Monitoring is done by using the MSS monitoring platform to aggregate and perform correlation analysis on the system and network device logs of the monitored bases. However, Europe’s General Data Protection Regulation (GDPR) prohibits the transfer of data containing personal information outside of the European Union so, for each base subject to similar laws or regulations, correlation analysis is performed only within the base. The use of the MSS monitoring platform to gather, analyze, and monitor logs has enabled earlier detection of cyber-attacks on the Hitachi Group and faster IR-based countermeasures and recovery.

Hitachi will work on a number of issues in the future. The SOCs currently provide 24×7, 365-days-a-year monitoring, but the operation work done by IT managers and IT administrators varies from base to base, and some bases do not support 24×7, 365-days-a-year monitoring.

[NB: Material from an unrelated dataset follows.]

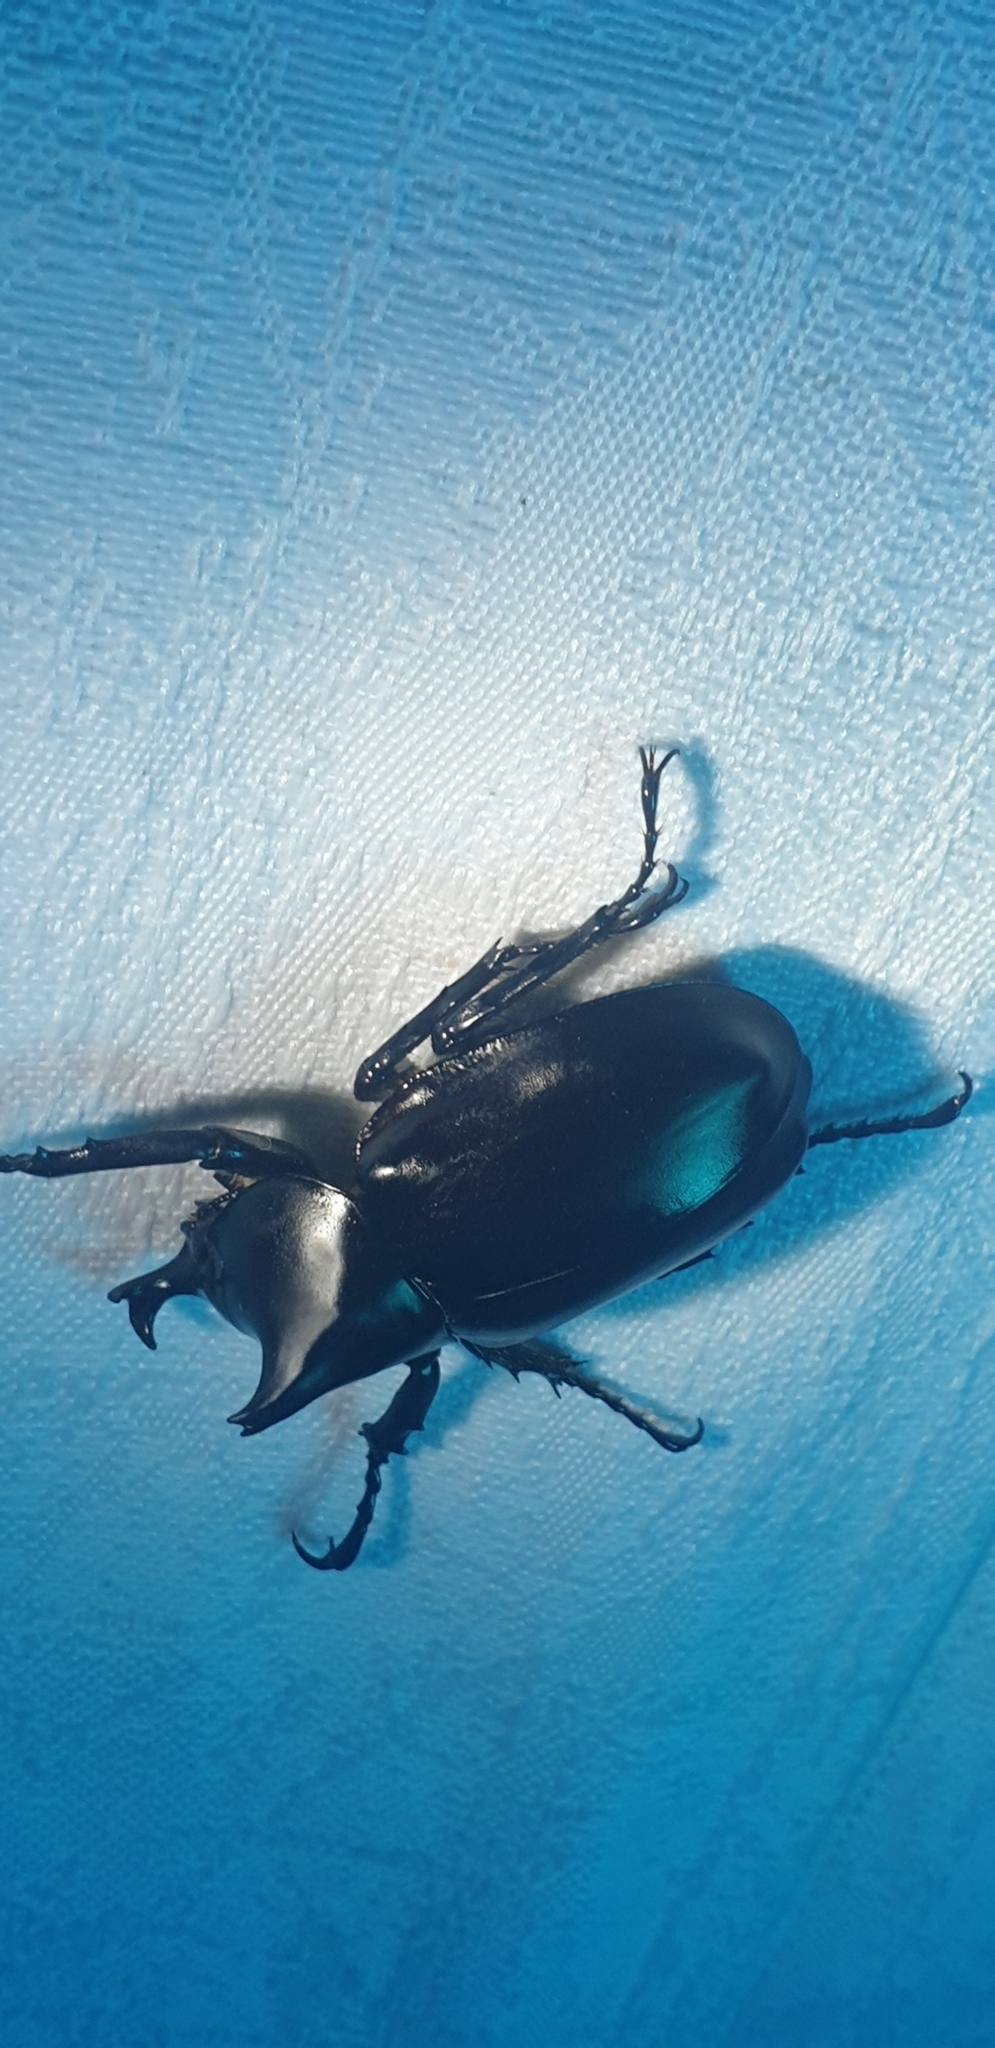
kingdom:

Since time zone differences can create lags or discrepancies, Hitachi will work to minimize cyber-attack damage, ensuring rapid execution of everything from initial responses when incidents occur, to defensive countermeasures.

Figure 5—Creating More Robust Security Monitoring WorldwideThe Hitachi Group’s security monitoring is being made more robust throughout the world by monitoring in-house domestic/overseas networks 24×7, 365-days-a-year and responding to incidents.

6. Conclusions

Hitachi Group is learning from the lessons of the WannaCry cyber-attack it suffered by promoting more robust corporate preparedness and resilience. This work is now centered on the IT systems used for office automation. In the future, the scope of these efforts will be expanded to include IoT/operational technology (OT) systems and all other devices directly or indirectly connected to networks. The Group will continue to expand its security risk management activities encompassing all domestic and overseas equipment, including in-house equipment for product/service business areas and applications such as development and production.